Leichtbauwelt: Welche Branchen oder Trends treiben nach Ihrer Erfahrung die Entwicklungen im Leichtbau voran?
Tim Röding: Die Entwicklungen im Leichtbau sind oft mit dem Ziel verbunden, die Energieeffizienz zu steigern, die Umwelt zu schonen und gleichzeitig die Leistungsfähigkeit von Produkten zu verbessern. Ein aktueller Trend ist, den Leichtbau nachhaltiger zu gestalten. Ungeachtet der Energieeinsparungen während ihrer Nutzungsdauer, weisen insbesondere carbonfaserverstärkte Werkstoffe noch eine größeren CO2-Fußabdruck in der Herstellung auf als konventionelle Werkstoffe. Hier gibt es noch einiges an Innovationspotenzial in den Herstellungsprozessen und der Rohstoffbereitstellung.

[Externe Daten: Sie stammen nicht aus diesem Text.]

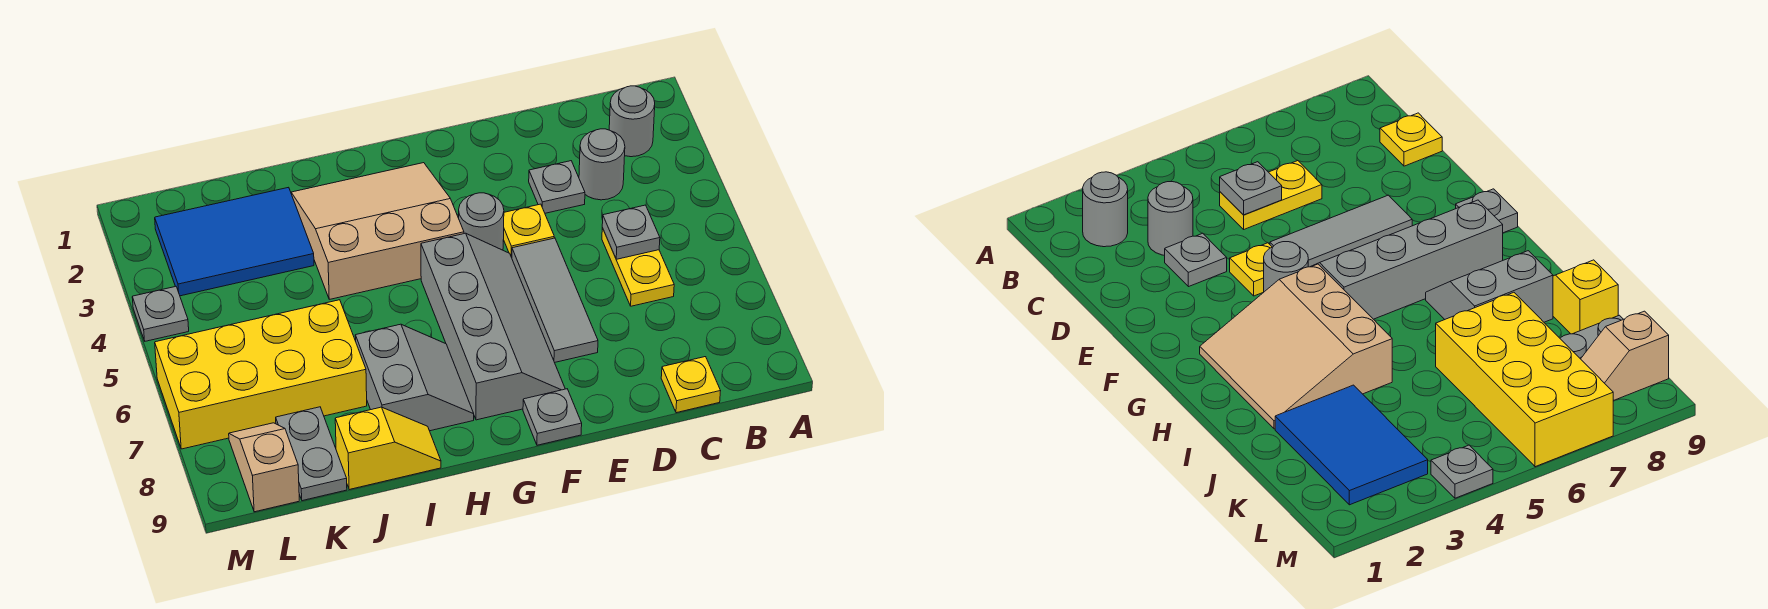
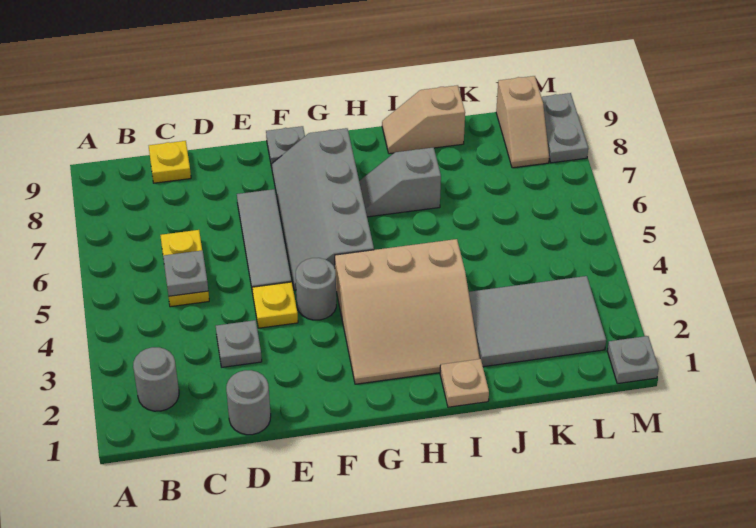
grey round brick C3 level 1 -> grey round brick D1 level 1
grey slope H7:I8 level 1 top I -> grey slope H7:I7 level 1 top I
none -> tan plate I1 level 1
yellow slope I9:J9 level 1 top J -> tan slope I9:J9 level 1 top J
blue tile J2:L3 level 1 -> grey tile J2:L3 level 1
yellow brick J6:M7 level 1 -> none
grey plate K8:K9 level 1 -> grey plate M8:M9 level 1
grey plate M4 level 1 -> grey plate M1 level 1

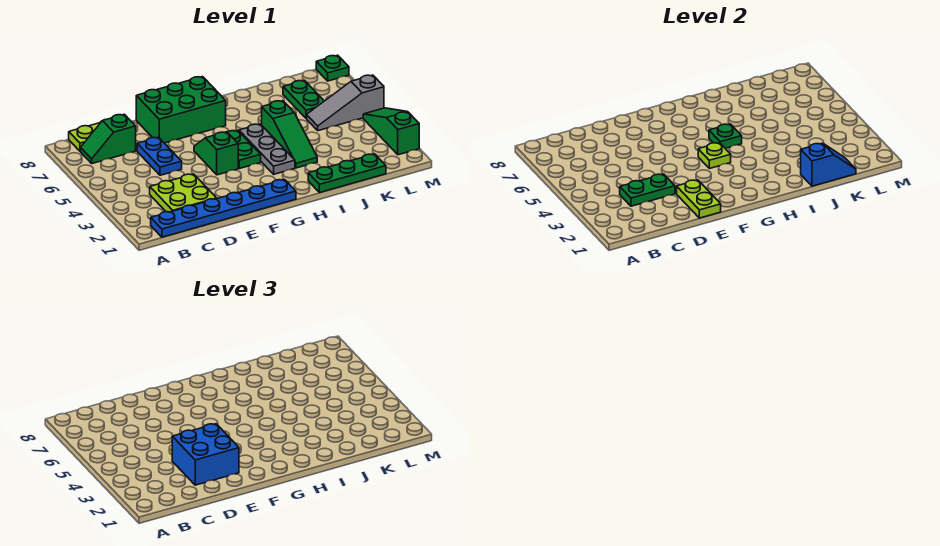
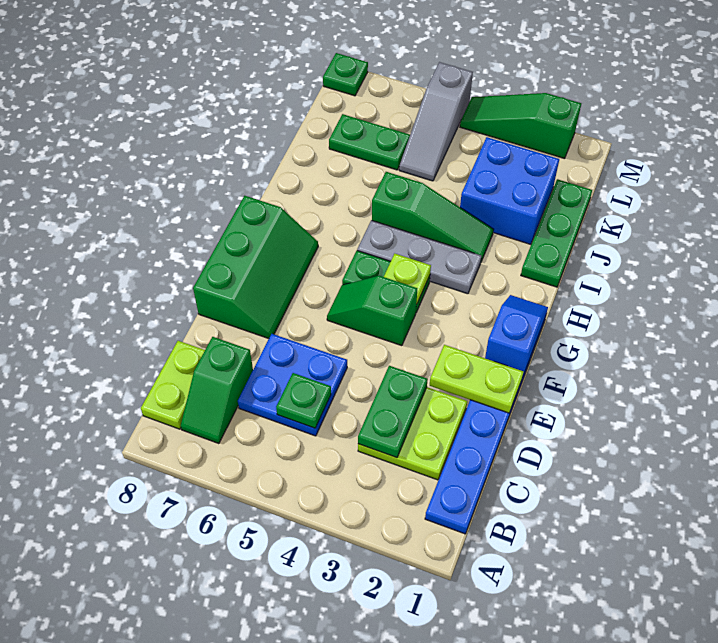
blue brick D2:E3 level 3 -> blue brick J2:K3 level 1
blue plate D5:D6 level 1 -> blue plate C5:D6 level 1
green brick E7:G8 level 1 -> green slope E7:G8 level 1 top 8
green plate H5 level 2 -> green plate C5 level 2
blue slope J1:K1 level 2 top J -> blue slope F1:G1 level 2 top F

Leichtbauwelt: Hatten die turbulenten letzten Jahre Auswirkungen auf Ihren Start als Unternehmen? Wenn ja, welche?
Tim Röding: Die Auswirkungen der COVID-Pandemie sowie des russischen Angriffskrieges in der Ukraine spiegeln sich auch in der Leichtbauindustrie wider. Zwar erholt sich die Nachfrage nach Leichtbauwerkstoffen weiterhin, aber selbst etablierte Hersteller geraten in finanzielle Schwierigkeiten. Die Auswirkungen spüren sogar wir als junges Unternehmen.
Leichtbauwelt: Lassen Sie uns ein bisschen träumen: Wenn Sie einen Wunsch für den Leichtbau und Ihr Unternehmen frei hätten, was würden Sie sich wünschen?
Tim Röding: Für den Leichtbau wünsche ich mir, dass alle Branchen etwas mehr Mut zu Innovationen aufweisen würden. Für unser Unternehmen wünsche ich mir, dass wir uns in ein, zwei Jahren als feste Größe in der Leichtbauindustrie etabliert und einen entscheidenden Beitrag zur Digitalisierung der Branche beigetragen haben.